Después de todo, mire usted, mucha de esa supuesta o confusa mezcla de corazón-cerebro que posiblemente se dé en el enamoramiento ha sido ya de algún modo expresada, desde hace ya muchísimos años, por algunos de los grandes pensadores de la humanidad. Sólo algunos ejemplos: Platón: «El amor es una grave enfermedad mental»; Lord Dewar: «El amor es un océano de emociones»; Mme. Girardin: «El amor entre los hombres no es un sentimiento, sino una idea»; Magnus Hirschfeld: «El amor es un conflicto entre actos reflejos y reflexiones».
Total, ¿es el amor algo puramente cerebral o algo puramente emocional, o algo tanto cerebral como emocional? Yo me quedo, mejor, con lo que sobre él mismo escribió alguna vez el gran poeta irlandés Oscar Wilde: «El misterio del amor es más profundo que el misterio de la muerte» y con aquello otro del gran Saulo de Tarso: «Si tengo una fe enorme como para mover montañas, pero no tengo amor… no soy nada».
Nuestros muertos… ¡y nuestros vivos!
A propósito del valor autoestima y de un verdadero amor a los nuestros.
A los muertos… ¡y a los vivos! habremos siempre de ubicarlos en su justa dimensión.
Está bien, sí, dolernos por la muerte de aquellos seres queridos, familiares nuestros o no, que «se nos adelantaron» en el camino. Pero atormentarnos recordándolos y llorando por ellos todo el resto de nuestra vida, aniquilando con ello no sólo nuestra propia existencia y nuestra propia felicidad sino también la de los que nos rodean no es bueno y muy probablemente es algo con lo que el propio ser amado que falleció tampoco estaría de acuerdo.

--

### CONSIGNA
Edita el fragmento: vuelve a escribir la parte que arranca con "Nuestros muertos… ¡y" y sigue hasta "su justa dimensión.", y pon "amor propio" donde dice "autoestima".

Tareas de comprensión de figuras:
--

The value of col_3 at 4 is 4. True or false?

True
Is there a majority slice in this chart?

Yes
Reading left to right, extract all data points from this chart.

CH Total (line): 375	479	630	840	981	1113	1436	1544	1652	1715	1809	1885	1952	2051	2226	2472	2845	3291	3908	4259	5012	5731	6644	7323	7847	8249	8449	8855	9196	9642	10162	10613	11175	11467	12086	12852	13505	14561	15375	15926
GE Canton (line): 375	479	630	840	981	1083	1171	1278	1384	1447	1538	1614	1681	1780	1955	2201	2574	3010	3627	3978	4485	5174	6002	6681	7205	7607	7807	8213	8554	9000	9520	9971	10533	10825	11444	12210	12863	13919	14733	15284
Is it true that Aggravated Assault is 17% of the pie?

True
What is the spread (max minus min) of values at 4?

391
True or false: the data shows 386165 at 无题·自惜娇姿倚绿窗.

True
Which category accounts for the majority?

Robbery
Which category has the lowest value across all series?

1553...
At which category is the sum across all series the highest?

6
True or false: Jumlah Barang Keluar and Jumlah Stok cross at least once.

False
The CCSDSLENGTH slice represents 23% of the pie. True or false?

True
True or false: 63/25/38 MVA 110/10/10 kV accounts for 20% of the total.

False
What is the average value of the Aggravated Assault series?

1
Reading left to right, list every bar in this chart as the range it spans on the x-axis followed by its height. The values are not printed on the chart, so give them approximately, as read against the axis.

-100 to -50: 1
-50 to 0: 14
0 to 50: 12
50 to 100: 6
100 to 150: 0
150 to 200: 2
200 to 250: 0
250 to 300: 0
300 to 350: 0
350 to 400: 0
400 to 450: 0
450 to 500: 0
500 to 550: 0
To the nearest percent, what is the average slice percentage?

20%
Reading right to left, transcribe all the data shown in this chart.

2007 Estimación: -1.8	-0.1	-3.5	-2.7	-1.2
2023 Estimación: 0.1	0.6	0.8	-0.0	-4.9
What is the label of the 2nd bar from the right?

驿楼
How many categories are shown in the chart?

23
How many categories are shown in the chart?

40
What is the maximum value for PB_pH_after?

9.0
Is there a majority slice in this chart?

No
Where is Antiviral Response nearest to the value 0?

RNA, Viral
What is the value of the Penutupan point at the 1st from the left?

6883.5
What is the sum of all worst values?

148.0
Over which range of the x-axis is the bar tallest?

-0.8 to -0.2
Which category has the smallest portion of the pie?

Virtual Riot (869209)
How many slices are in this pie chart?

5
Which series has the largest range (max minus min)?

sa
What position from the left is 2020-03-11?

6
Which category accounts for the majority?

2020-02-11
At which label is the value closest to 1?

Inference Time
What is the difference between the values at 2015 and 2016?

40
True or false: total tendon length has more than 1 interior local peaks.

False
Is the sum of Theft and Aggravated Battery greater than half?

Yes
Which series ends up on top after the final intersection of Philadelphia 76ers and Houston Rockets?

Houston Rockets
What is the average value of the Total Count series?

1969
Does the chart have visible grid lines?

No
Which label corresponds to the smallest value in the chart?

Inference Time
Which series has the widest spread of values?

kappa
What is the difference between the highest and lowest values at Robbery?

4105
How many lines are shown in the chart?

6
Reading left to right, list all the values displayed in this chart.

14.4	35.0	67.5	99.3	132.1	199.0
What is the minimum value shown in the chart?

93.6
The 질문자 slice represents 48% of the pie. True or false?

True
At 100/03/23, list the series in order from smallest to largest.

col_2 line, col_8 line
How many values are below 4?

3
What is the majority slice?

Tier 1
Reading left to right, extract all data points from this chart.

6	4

--

### RESPUESTA
Nuestros muertos… ¡y nuestros vivos!
A propósito del valor amor propio y de un verdadero amor a los nuestros.
A los muertos… ¡y a los vivos! habremos siempre de ubicarlos en su justa dimensión.